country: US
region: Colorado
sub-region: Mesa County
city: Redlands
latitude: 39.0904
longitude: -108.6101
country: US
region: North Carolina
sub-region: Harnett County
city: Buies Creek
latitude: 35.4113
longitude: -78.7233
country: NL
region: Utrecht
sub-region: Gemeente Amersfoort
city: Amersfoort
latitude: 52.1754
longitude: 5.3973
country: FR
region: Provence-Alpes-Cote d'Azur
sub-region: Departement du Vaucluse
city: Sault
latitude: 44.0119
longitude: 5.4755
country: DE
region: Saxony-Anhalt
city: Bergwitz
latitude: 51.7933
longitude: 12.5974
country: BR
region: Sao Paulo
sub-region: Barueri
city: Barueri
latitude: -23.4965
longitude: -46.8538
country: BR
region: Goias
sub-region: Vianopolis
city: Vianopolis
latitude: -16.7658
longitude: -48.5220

========

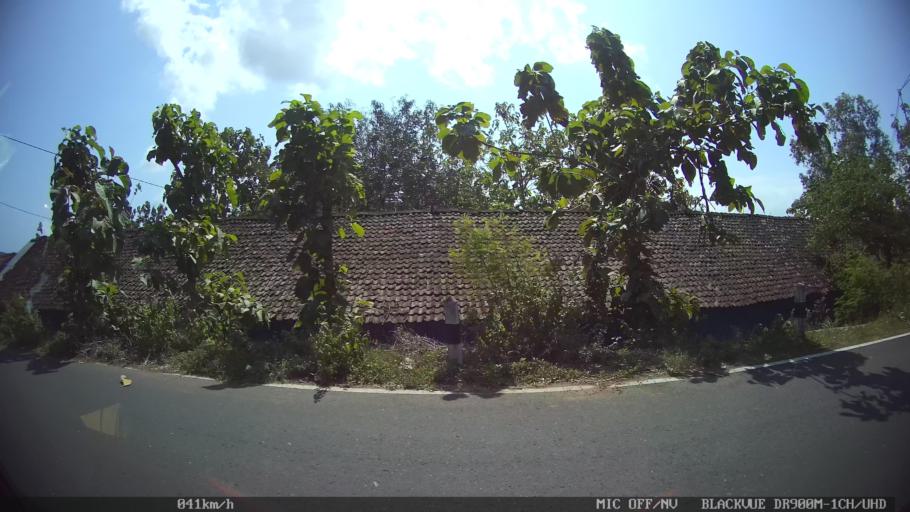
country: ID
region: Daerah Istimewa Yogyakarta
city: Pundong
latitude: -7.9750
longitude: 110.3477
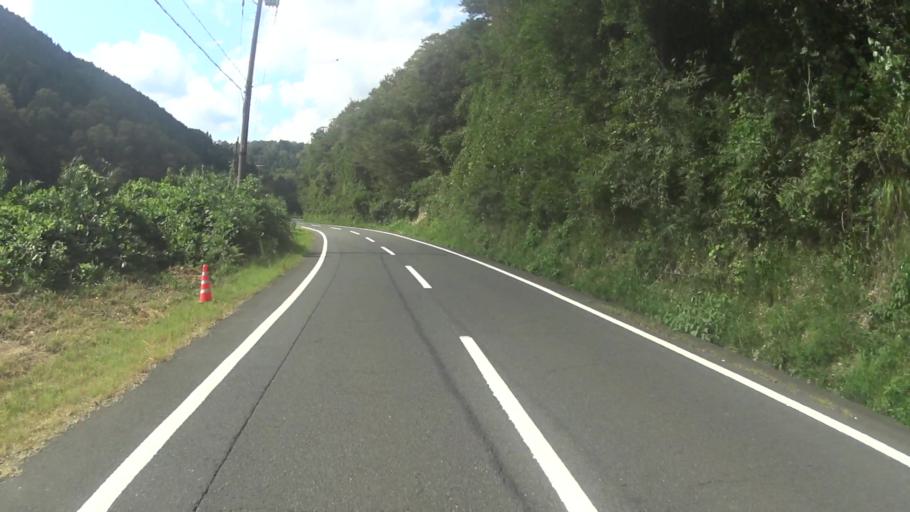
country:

========

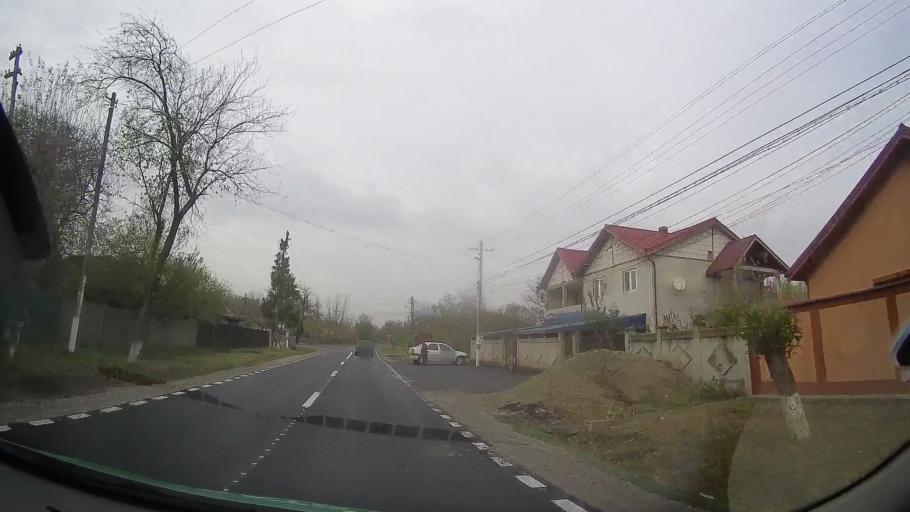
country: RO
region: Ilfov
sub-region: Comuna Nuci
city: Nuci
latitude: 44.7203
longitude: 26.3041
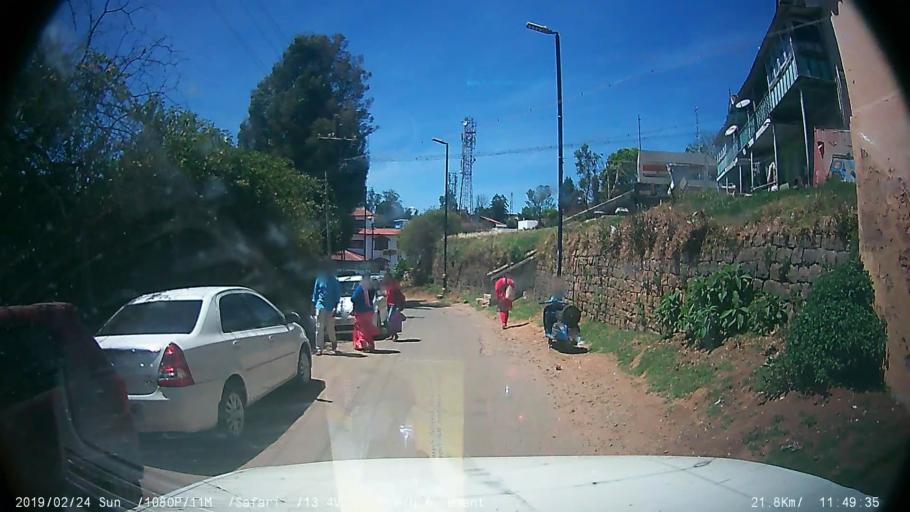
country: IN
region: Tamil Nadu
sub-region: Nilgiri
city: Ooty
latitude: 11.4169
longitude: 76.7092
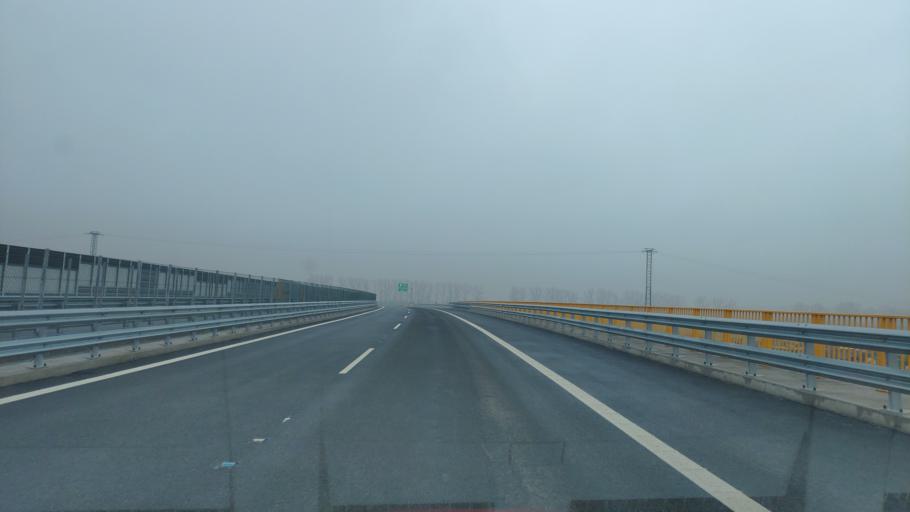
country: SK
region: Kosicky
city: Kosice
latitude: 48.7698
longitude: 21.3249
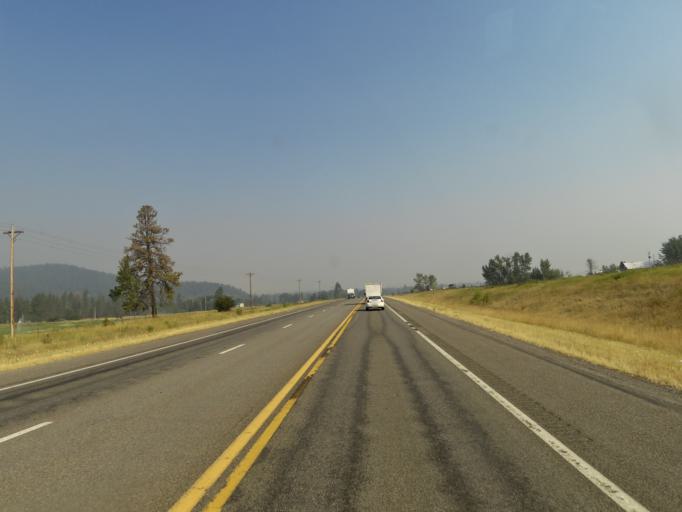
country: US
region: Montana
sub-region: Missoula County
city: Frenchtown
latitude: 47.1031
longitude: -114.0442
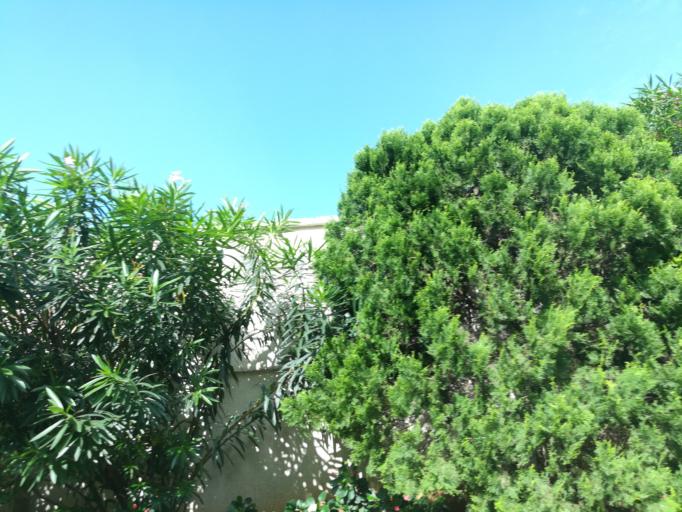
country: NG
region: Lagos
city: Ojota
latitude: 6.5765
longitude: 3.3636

========

◆ Direction
Rewrite the lines above as a JSON list of strings, with one string per line and blank lines omitted. Begin with the line that contains "longitude: 5.3973" and continue through the line that contains "latitude: -16.7658".

◆ Task solution
[
  "longitude: 5.3973",
  "country: FR",
  "region: Provence-Alpes-Cote d'Azur",
  "sub-region: Departement du Vaucluse",
  "city: Sault",
  "latitude: 44.0119",
  "longitude: 5.4755",
  "country: DE",
  "region: Saxony-Anhalt",
  "city: Bergwitz",
  "latitude: 51.7933",
  "longitude: 12.5974",
  "country: BR",
  "region: Sao Paulo",
  "sub-region: Barueri",
  "city: Barueri",
  "latitude: -23.4965",
  "longitude: -46.8538",
  "country: BR",
  "region: Goias",
  "sub-region: Vianopolis",
  "city: Vianopolis",
  "latitude: -16.7658"
]